But scapegoating always provides a false sense of beauty. Scapegoating boils down to this: We know that we are “beautiful” by comparing ourselves with someone else that we consider “ugly.” Unfortunately, scapegoating in this way can be seen throughout human cultures. Every culture has arbitrary standards of beauty that lead to scapegoating. When our sense of beauty is based on these arbitrary standards, it leads us into the trap of scapegoating. This is the trap that “european_douchebag” and his community fell into, and it is a trap that we all fall into. Until someone has the sense to pull us out.

And that’s exactly what Balpreet did. A Facebook friend informed her about the picture on Reddit. After she found the image and read through some of the comments, she posted her own response to her image and the demeaning comments:

Hey, guys. This is Balpreet Kaur, the girl from the picture. I actually didn’t know about this until one of my friends told on facebook. If the OP [original poster] wanted a picture, they could have just asked and I could have smiled :) However, I’m not embarrased or even humiliated by the attention [negative and positve] that this picture is getting because, it’s who I am. Yes, I’m a baptized Sikh woman with facial hair. Yes, I realize that my gender is often confused and I look different than most women. However, baptized Sikhs believe in the sacredness of this body – it is a gift that has been given to us by the Divine Being [which is genderless, actually] and, must keep it intact as a submission to the divine will. Just as a child doesn’t reject the gift of his/her parents, Sikhs do not reject the body that has been given to us. By crying ‘mine, mine’ and changing this body-tool, we are essentially living in ego and creating a seperateness between ourselves and the divinity within us. By transcending societal views of beauty, I believe that I can focus more on my actions. My attitude and thoughts and actions have more value in them than my body because I recognize that this body is just going to become ash in the end, so why fuss about it? When I die, no one is going to remember what I looked like, heck, my kids will forget my voice, and slowly, all physical memory will fade away. However, my impact and legacy will remain: and, by not focusing on the physical beauty, I have time to cultivate those inner virtues and hopefully, focus my life on creating change and progress for this world in any way I can. So, to me, my face isn’t important but the smile and the happiness that lie behind the face are. :-) So, if anyone sees me at OSU, please come up and say hello. I appreciate all of the comments here, both positive and less positive because I’ve gotten a better understanding of myself and others from this. Also, the yoga pants are quite comfortable and the Better Together tshirt is actually from Interfaith Youth Core, an organization that focuses on storytelling and engagement between different faiths. :) I hope this explains everything a bit more, and I apologize for causing such confusion and uttering anything that hurt anyone.

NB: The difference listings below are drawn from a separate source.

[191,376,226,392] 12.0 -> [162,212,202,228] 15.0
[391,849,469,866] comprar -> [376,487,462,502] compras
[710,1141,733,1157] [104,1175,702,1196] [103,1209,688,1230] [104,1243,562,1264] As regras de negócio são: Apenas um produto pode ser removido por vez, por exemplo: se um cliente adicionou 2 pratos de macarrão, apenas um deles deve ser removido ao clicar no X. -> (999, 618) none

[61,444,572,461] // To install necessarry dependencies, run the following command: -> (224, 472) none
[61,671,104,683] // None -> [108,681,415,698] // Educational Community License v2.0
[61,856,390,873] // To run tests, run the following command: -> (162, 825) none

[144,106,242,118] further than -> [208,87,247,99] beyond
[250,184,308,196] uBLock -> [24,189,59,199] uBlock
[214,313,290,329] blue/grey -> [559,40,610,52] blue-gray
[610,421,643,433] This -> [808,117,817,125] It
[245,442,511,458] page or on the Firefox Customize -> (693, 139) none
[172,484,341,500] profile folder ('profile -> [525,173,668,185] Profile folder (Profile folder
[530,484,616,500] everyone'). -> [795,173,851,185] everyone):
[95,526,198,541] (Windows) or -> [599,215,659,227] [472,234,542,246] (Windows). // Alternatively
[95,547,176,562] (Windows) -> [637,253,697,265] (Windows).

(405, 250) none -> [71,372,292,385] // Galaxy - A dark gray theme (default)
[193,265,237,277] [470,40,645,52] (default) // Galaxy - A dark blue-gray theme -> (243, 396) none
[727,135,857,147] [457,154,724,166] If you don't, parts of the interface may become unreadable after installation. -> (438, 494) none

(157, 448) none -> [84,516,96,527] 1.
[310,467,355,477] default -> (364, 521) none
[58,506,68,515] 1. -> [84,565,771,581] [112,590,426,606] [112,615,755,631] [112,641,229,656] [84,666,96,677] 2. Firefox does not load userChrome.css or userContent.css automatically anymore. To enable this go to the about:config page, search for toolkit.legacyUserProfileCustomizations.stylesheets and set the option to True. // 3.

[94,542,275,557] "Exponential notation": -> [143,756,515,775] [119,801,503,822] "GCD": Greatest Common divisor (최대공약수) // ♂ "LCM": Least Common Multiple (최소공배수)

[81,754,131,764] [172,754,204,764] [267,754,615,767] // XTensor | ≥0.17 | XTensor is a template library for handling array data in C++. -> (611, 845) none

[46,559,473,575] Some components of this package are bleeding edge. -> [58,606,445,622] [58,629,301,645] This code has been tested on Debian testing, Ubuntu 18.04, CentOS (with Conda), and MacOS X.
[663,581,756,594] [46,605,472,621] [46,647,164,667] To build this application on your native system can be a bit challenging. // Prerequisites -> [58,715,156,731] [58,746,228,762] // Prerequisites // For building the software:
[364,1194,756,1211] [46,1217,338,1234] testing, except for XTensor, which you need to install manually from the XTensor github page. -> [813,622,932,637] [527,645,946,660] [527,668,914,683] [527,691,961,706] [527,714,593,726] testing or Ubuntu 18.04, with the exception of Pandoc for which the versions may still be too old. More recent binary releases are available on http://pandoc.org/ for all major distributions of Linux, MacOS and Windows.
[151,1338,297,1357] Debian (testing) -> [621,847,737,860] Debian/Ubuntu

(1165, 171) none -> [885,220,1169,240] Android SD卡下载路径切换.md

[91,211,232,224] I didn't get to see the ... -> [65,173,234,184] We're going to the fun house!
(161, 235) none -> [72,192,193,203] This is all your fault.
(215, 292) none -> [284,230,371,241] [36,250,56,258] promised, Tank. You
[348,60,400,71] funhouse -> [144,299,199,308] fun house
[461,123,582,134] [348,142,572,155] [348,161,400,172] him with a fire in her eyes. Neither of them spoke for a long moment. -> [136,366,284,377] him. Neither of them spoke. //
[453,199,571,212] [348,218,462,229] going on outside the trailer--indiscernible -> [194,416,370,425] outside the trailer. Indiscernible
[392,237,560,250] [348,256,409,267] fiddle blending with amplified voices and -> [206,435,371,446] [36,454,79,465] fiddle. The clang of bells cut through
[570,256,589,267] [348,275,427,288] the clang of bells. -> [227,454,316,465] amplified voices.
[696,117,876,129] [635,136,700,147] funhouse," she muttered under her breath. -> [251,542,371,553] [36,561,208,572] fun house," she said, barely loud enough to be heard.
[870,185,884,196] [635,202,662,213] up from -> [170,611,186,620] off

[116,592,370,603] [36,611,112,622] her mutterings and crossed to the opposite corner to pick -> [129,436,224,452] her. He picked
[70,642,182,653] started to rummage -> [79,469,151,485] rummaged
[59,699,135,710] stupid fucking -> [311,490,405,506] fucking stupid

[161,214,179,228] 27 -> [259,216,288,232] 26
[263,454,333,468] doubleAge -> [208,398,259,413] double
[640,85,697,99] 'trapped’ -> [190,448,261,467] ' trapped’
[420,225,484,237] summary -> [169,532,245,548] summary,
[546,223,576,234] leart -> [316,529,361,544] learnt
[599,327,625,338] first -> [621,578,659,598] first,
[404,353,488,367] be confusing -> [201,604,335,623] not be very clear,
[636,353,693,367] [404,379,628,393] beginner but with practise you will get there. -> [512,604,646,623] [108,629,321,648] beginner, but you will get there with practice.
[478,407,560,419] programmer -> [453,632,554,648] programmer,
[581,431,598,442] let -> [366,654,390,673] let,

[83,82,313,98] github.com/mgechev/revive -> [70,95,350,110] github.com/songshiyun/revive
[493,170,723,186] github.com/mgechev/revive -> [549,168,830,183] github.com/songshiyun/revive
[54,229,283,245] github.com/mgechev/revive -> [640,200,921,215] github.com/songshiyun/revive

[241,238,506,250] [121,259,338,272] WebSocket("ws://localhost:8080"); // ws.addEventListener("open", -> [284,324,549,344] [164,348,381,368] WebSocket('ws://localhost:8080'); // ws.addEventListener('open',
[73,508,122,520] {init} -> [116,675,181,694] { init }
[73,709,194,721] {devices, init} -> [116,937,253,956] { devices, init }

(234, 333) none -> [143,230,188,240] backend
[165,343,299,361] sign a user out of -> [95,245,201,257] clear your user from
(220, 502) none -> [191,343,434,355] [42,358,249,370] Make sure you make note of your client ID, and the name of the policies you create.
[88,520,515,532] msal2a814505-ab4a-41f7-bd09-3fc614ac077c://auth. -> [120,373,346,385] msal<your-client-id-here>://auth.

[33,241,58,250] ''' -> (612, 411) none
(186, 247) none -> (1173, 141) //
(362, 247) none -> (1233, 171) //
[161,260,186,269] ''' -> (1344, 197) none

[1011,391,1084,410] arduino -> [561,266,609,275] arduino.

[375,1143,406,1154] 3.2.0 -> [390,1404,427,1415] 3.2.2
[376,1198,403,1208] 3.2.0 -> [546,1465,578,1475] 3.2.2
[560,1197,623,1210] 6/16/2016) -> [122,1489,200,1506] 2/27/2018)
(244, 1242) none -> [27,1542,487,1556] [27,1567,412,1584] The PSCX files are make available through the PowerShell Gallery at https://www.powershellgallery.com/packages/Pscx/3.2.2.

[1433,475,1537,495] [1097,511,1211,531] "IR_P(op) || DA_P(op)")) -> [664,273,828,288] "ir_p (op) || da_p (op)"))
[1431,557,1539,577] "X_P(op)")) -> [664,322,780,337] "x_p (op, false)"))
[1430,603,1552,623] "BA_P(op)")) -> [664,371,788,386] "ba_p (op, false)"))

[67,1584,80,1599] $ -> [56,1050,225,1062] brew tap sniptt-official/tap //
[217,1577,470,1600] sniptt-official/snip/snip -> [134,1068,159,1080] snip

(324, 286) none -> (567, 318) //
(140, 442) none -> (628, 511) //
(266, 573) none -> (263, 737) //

Balpreet’s response was so powerful. It nearly brought me to tears for two reasons. First, Balpreet has a strong sense of her own beauty. She knows her beauty is not dependent upon arbitrary cultural standards. Rather, her beauty is dependent upon something else: The “Divine Being” that has made her body beautifully sacred – and has made everyone’s body beautifully sacred.

The second reason that my 33 year old eyes nearly teared up was that because Balpreet believes in the sacredness of all human bodies, she broke the cycle of scapegoating. Now, I could easily understand if she responded to “eurpean_douchebag” with her own resentful meanness by saying, “your username is appropriate, you freakin’ jerk!” But if she did, she would simply be imitating “european_douchebag” in defining her own goodness against his meanness. Fortunately, Balpreet didn’t imitate him. Instead, she imitated the “Divine Being” who doesn’t reject any body, but rather makes all bodies beautifully sacred. Even the body of a man with the username “european_douchebag.”

Here’s where the story gets even better – her gracious response softened his heart. He actually imitated her response by responding with a gracious apology on his Reddit account:

I know that this post ISN’T a funny post but I felt the need to apologize to the Sikhs, Balpreet, and anyone else I offended when I posted that picture. Put simply it was stupid. Making fun of people is funny to some but incredibly degrading to the people you’re making fun of. It was an incredibly rude, judgmental, and ignorant thing to post.

When we imitate someone else’s meanness by responding with our own meanness, it only hardens both our hearts and makes us all mean. Fortunately for us, Balpreet is focusing her “life on creating change and progress for this world.” That change and progress is the courage to end the cycle of scapegoating. We learn from her that when we respond to scapegoating with the spirit of grace and forgiveness, believing in our own sacredness and the sacredness of the other, then our hearts can soften and we have the chance for a better imitation – the imitation of grace.

Comments (11)

  • Tom Truby

    Beautiful. I will read it to my youth group tomorrow and have copies for them to take home. Thank you Adam, for your clear thinking.

    Reply
  • Marty Alan Michelson

    Adam !

    Thanks for sharing this story!

    Wow!

    Wow!

    ~ marty

    Reply
  • monique dannrath

    you can still cultivate your inner beauty and your outer beauty. social norms are also cultural and provide a comfort zone for people. When people chose to ignore social norms and stand out they should realize that other people will comment…to ignore human nature is also to ignore the human spirit…making fun of people is ignorant and childish yes….however Balpreet should know that their view is just that… their own view and if it is not part of a cultural norm they should expect others to hold an opinion and hence comment.

    Reply
  • Adam Ericksen

    Hi Monique,

    Why do we care so much about “outer beauty.” Do we care so that we can know we are beautiful by knowing someone else is not? Sure, people will make demeaning comments, we all participate in scapegoating, but to justify it by saying scapegoating is “just human nature” is to miss the point. Human nature that leads to scapegoating should be challenged, not justified. That’s what Balpreet did, and she did it in a way that didn’t scapegoat back. She didn’t seek revenge. She stood up to scapegoating without becoming a scapegoater. That is one of the most beautiful things anyone can do, and that iss part of the transformation of human nature that we need.

    Peace,
    Adam

    Reply
  • Cubanarama Radio

    One of those stories that go straight to the heart. Thank You!

    Reply
  • michael meadows

    this is a beautiful story adam, thanks so much for sharing it. =) respect & love to balpreet, you inspire us all!